I'm still trying to obtain evidence of such a guarantee.

crossref
19-12-14, 12:12
browner I have lost sight of what exactly is the change is that you want to happen?

are you arguing for the return of the IRB kite mark or similar? I would like that, but you still end up in the same place : referee checks the studs (yes, that check would be simpler) and if they aren't correct, insists on a change. you still will have the possibiity of boots/studs that DO have a kitemark but nevertheless are still dangerous (eg perhaps damaged) so referee judgement needed.

my experience is that every time I have ever actually objected to studs, the problem has been sorted out, either by changing studs or swapping boots.
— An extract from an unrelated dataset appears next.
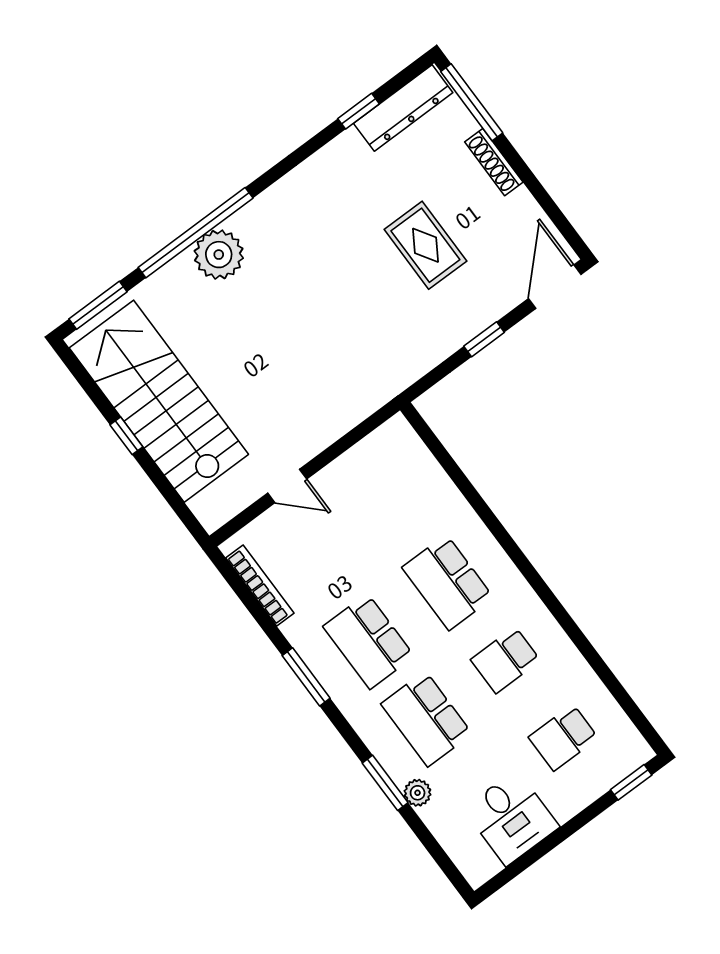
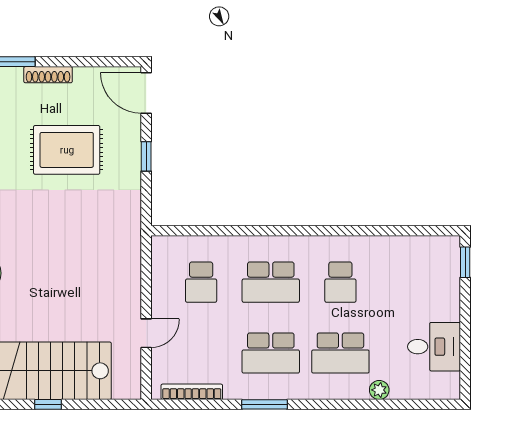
rug: (425, 245) -> (67, 150), width x1.36, depth x1.43
school desk: (563, 738) -> (201, 282), moved
window: (385, 783) -> (360, 404), removed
The last time I prohibited a youth player from wearing his boots, he borrowed and wore his coach's boots (and two pairs of socks :) )

ctrainor
19-12-14, 13:12
So why cant somebody come up with a cheap 10mm stud gauge that could be used as a quick guide before a debate?

OB..
19-12-14, 14:12
So why cant somebody come up with a cheap 10mm stud gauge that could be used as a quick guide before a debate?I may still have one that the RFU issued years ago.

crossref
19-12-14, 15:12
So why cant somebody come up with a cheap 10mm stud gauge that could be used as a quick guide before a debate?

I guess you could take one of these in your kitbag
https://www.google.co.uk/search?q=10mm+spanner&safe=active&rls=com.microsoft:en-gb:IE-SearchBox&rlz=1I7GGHP_en-GBGB465&prmd=ivns&source=univ&tbm=shop&tbo=u&sa=X&ei=Qy-UVJKnJqjD7ga09YCIDw&ved=0CGUQsxg

Browner
19-12-14, 18:12
Browner I have lost sight of what exactly is the change is that you want to happen?


A 'wide' publicity to clubs /schools carrying full authoritative support from CBs RSoc & Union that players will be turned away from matches if these Nike 5-8mm studs are presented 'irrespective' of consequence.

These studs are relatively new to market, and the penetration levels within rugby will surely only increase.
If A RSoc won't support such a 'clarification' campaign, then a full indemnity to referees from the RSoc for any injury sustained when they are worn & we both know that the latter won't be forthcoming.

tim White
19-12-14, 19:12
So why cant somebody come up with a cheap 10mm stud gauge that could be used as a quick guide before a debate?

It is roughly the same size as the tip of your little finger, Simples!